SELECTED TEXT>
>>>>>

Y no sé cómo fué, que en un momento

Ó ya el cielo, ó Lofraso lo dispuso,

Salimos del estrecho á salvamento,

Sin arrojar al mar poeta alguno:

Tanto del sardo fué el merecimiento.

[55] Salvá y Mallen (op. cit., vol. ii., p. 143, no. 1817) states that the Pastor de Fílida was reprinted at Lisbon in 1589. at Madrid in 1590, at Barcelona in 1613, and at Valencia in 1792: and there may be other editions.

[56] Sannazaro's Arcadia was translated into French by Jean Martin in 1644; see Heinrich Koerting, Geschichte des französischen Romans im XVII Jahrhundert (Oppeln und Leipzig, 1891), vol. i., p. 64. Montemôr's Diana was translated into French by N. Colin in 1579. Nicolas de Montreux, who used the anagram of Olenix du Mont-Sacré, published the first volume of Les Bergeries de Juliette in the same year as the Galatea (1585).

[57] Cp. an interesting passage in the Avant-propos to George Sand's François le Champi (Paris, 1868), pp. 15-16:

—"Oui, oui, le monde naïf! dit-il, le monde inconnu, fermé à notre art moderne, et que nulle étude ne te fera exprimer à toi-même, paysan de nature, si tu veux l'introduire dans le domaine de l'art civilisé, dans le commerce intellectuel de la vie factice.

—Hélas! répondis-je, je me suis beaucoup préoccupé de cela. J'ai vu et j'ai senti par moi-même, avec tous les êtres civilisés, que la vie primitive était le rêve, l'idéal de tous les hommes et de tous les temps. Depuis les bergers de Longus jusqu'à ceux de Trianon, la vie pastorale est un Éden parfumé où les âmes tourmentées et lassées du tumulte du monde ont essayé de se réfugier. L'art, ce grand flatteur, ce chercheur complaisant de consolations pour les gens trop heureux, a traversé une suite ininterrompue de bergeries. Et sous ce titre: Histoire des bergeries, j'ai souvent désiré de faire un livre d'érudition et de critique où j'aurais passé en revue tous ces différents rêves champêtres dont les hautes classes se sont nourries avec passion.

<<<<<

TASK LIST>
a – Decide whether each statement agrees with the selected text, answering yes or no and quoting the words of the text that settle it: (i) Salvá y Mallen lists a Madrid reprint of the Pastor de Fílida in 1590; (ii) Jean Martin translated Montemôr's Diana into French; (iii) the first volume of Les Bergeries de Juliette came out in the same year as the Galatea.
b – Print the selected text from "Tanto del sardo" to "be other editions.".
c – Sum up the selected text in two sentences.

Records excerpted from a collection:
>>>>>

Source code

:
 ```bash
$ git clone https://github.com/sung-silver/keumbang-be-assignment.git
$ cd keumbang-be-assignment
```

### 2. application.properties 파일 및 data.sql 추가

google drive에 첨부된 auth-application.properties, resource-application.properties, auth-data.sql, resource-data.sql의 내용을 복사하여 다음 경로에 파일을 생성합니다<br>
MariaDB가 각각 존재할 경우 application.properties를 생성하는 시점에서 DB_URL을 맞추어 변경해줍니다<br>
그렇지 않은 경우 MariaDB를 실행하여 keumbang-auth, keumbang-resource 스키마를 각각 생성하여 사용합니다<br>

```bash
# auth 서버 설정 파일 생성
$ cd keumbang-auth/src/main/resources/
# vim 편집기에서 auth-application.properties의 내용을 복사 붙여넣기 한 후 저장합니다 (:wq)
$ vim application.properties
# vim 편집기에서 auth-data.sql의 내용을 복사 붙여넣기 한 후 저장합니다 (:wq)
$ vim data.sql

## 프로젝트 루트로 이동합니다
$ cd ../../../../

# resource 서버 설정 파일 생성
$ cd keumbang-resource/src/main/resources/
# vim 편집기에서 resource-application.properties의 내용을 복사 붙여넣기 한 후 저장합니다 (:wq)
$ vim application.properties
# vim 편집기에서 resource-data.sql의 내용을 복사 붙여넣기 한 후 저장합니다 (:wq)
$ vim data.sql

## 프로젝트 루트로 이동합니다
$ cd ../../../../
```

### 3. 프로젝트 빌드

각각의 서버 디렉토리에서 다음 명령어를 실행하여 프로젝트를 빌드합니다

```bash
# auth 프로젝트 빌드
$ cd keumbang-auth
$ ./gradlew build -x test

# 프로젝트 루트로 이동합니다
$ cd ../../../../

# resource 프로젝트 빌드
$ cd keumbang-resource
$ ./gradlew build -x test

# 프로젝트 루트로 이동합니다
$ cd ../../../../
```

<<<<<

EXPECTED OUTPUTS>
a –
(i) Yes: "at Madrid in 1590"
(ii) No: "Montemôr's Diana was translated into French by N. Colin in 1579."
(iii) Yes: "published the first volume of Les Bergeries de Juliette in the same year as the Galatea (1585)."

b –
Tanto del sardo fué el merecimiento.

[55] Salvá y Mallen (op. cit., vol. ii., p. 143, no. 1817) states that the Pastor de Fílida was reprinted at Lisbon in 1589. at Madrid in 1590, at Barcelona in 1613, and at Valencia in 1792: and there may be other editions.

c – The selected text records that the Pastor de Fílida was reprinted at Lisbon, Madrid, Barcelona and Valencia. It also notes French translations of Sannazaro's Arcadia and Montemôr's Diana and Montreux's Les Bergeries de Juliette of 1585, and it points to a passage by George Sand in which primitive life is called the dream and ideal of all people and all times.